=== Requirement ===
Reproduce the closing run of lines below verbatim, from the line that contains "roll_deg: -1.3" up to and including the final line.

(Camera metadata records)
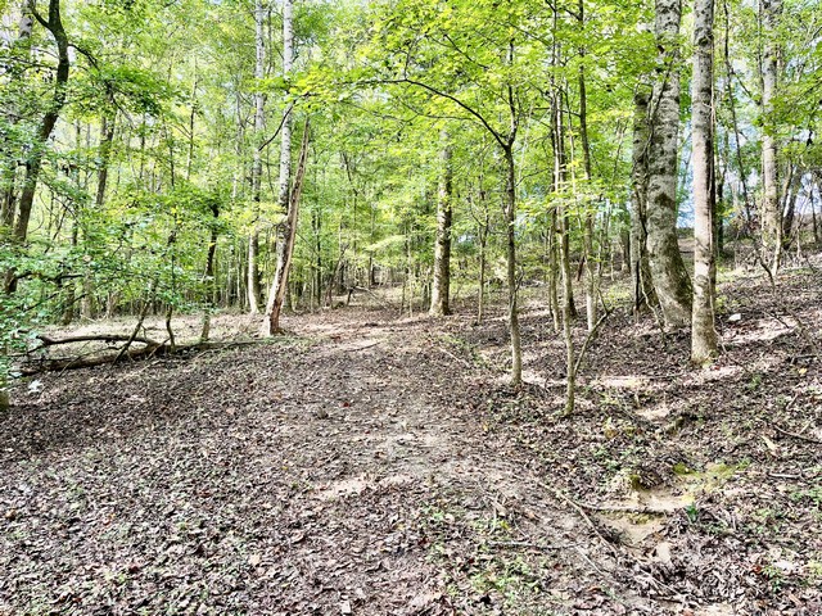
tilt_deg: +4.0
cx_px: 411
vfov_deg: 53.1
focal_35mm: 26
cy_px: 308
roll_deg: -1.3
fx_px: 617
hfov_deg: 67.3
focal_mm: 5.1
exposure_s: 1/121
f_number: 1.6
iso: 64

=== Answer to the problem ===
roll_deg: -1.3
fx_px: 617
hfov_deg: 67.3
focal_mm: 5.1
exposure_s: 1/121
f_number: 1.6
iso: 64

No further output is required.